Молчание неба (Избранное) - Кожухова Ольга Константиновна. Страница 70
— Ну все-таки… Чего ты молчишь? — нетерпеливо спросила я. — Кто убит?!
Улаев поднял голову, поглядел на меня удивленно. Не выпуская из рук картофелины, стал подсчитывать, загибая грязные пальцы:
— Убиты? Мишка Аверьянов — раз. Коля Дымов — два. Шурик Рожков — три. Двое из автороты. Это тебе уже пять человек?! Да? Один из артполка, пушкарь, такой рыжий, ты навряд его знаешь, он недавно пришел… Ранены: Синицкий, Коротков, Бабурин, Чуйносов. Что, мало?! — Сергей с размаху бросил картофелину в котелок с водой. Брызги, вылетевшие при ударе, зашипели на сизой окалине печи. — Сам Пироговский вон тоже ранен! Лежит.
— Тяжело?
— А кто его знает! По-моему, нет. Так, царапина. Много шуму из ничего.
Тоскливо глядя на бушующий в печке огонь, я молча хрустнула пальцами. Весь февраль и три недели вьюжного марта в моем сознании давно уже стали черными: черными днями потерь. Каждый раз я слышу: тот убит, этот ранен, не выживет. Почему у нас в отряде гибнет столько людей? Что это значит? Когда дивизия прямо с марша попала в кольцо окружения, это было понятно: наступление есть наступление. Проглядели, что лезем в ловушку. Но теперь-то мы, уцелевшие, в хорошо налаженной обороне, разве мы не умеем еще воевать? Почему тщательно подготовленные штабом отряда, отлично продуманные операции одна за другой срываются, а Пироговский ходит в мучениках и героях? Почему за свои неудачи он ни перед кем не отвечает, ну хотя бы перед дивизией, которой мы приданы? Говорят, всякий раз на задании, встречая сильный заградительный огонь противника, вместо того чтобы броском выводить людей из-под обстрела, Пироговский приказывает им залечь в снег и ждать… Ждать — чего? Пока всех перебьют?

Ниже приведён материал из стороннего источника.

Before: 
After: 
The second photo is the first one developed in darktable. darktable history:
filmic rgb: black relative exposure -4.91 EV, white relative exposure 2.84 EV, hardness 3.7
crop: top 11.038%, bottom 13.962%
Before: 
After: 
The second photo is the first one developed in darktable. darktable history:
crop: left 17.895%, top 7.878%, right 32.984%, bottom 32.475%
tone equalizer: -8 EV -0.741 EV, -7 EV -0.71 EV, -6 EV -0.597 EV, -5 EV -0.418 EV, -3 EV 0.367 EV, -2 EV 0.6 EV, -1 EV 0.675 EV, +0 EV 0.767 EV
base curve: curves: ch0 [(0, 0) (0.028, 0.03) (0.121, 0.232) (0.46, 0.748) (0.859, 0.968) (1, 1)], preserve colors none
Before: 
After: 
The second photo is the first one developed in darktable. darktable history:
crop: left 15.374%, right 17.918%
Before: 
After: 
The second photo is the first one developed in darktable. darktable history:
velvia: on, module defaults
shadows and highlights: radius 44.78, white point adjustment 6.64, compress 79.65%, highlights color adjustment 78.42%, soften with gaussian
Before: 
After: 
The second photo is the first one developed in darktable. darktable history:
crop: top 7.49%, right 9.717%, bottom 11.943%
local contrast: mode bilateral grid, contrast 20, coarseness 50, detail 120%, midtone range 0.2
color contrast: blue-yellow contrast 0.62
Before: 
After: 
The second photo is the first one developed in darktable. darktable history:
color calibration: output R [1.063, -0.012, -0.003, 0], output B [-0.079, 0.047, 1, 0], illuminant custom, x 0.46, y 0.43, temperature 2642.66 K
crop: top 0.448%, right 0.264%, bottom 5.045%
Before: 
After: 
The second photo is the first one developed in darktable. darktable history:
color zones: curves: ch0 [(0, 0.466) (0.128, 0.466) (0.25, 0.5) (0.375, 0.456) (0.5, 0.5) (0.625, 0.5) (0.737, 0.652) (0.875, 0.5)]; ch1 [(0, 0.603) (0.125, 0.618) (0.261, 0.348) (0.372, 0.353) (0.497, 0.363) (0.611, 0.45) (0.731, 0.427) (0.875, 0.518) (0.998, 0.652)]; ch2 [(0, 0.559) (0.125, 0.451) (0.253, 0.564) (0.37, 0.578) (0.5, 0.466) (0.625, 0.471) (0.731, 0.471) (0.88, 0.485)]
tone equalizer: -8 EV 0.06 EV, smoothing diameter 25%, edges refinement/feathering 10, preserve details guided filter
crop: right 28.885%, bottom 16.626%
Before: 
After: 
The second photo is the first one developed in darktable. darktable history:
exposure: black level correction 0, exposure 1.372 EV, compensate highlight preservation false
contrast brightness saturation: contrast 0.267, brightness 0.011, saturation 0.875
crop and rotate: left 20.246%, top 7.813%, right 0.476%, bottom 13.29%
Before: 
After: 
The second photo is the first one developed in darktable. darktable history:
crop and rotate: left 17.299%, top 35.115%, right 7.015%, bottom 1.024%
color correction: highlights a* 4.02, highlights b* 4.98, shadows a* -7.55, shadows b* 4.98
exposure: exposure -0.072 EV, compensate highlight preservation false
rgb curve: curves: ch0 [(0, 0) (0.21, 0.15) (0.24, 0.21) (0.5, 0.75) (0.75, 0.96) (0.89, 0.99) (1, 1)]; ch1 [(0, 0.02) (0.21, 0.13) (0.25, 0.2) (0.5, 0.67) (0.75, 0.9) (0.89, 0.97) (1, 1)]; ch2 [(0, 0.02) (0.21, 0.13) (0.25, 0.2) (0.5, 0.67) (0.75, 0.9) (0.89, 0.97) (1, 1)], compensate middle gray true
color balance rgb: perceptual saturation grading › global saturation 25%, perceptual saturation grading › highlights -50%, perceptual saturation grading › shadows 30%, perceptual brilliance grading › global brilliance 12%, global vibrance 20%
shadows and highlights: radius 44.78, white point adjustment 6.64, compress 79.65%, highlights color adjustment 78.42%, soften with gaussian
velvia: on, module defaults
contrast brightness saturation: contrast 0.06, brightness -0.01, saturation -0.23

Когда мы идем на задание с комиссаром, с нами этого не случается.
— Да-а…
— Весело мы живем, — сказала Женька.
— Куда веселей!
— Где-то теперь наши?.. — вздохнула я.
Я все еще верю, что рано или поздно, но что-то спасительное произойдет. Пробьются ли окруженные к партизанам или выйдут через линию фронта на соединение с армией, но только, мне кажется, они обязательно вырвутся, живые и невредимые. Эти люди не должны так глупо погибнуть. Тогда вовеки не кончится наша черная жизнь в отряде и власть Пироговского, не перестанут расти в сводках черные цифры потерь.
Пироговского мы все трое недолюбливаем.
— Где-то теперь наш Иван Григорьевич? Живой ли?
Сергей усмехнулся, хотел было что-то сказать, но ровный металлический голос, прозвучавший из-за перегородки, перебил его: Пироговский звал Женьку.
— Слышишь? — Сергей строго кивнул ей. — Тебя! — И приказал: — Ну, чего ж ты? Иди!
— Не пойду. Ни за что не пойду! — Женька тряхнула коротко остриженными волосами.
Маленькая, тонкая в талии, она сидела сейчас перед огнем в своей излюбленной позе: ноги под себя, калачом, ладони сложены у подбородка. Так она может сидеть часами, сгорбясь и думая о чем-то своем, непонятном другим.
— Я кому сказал…
— А пусть сдохнет! Не пойду ни за что!
— Как это не пойдешь?
— А чего ему от меня надо?
— Откуда я знаю чего? — Сергей нехорошо усмехнулся. Он метнул взгляд на Женьку. — Откуда я знаю, чего ему от тебя надо? Наверное, чего-нибудь надо. Пойди — и узнаешь. Может, рану перевязать, а может…
— Пусть Шура пойдет.
— Тебя звали, не Шуру!
— А я не хочу. Пусть Шура пойдет. Она лучше меня перевяжет. — Женька обрадованно засмеялась. — Правда, правда. Она очень хорошо перевяжет. Гораздо лучше, чем я.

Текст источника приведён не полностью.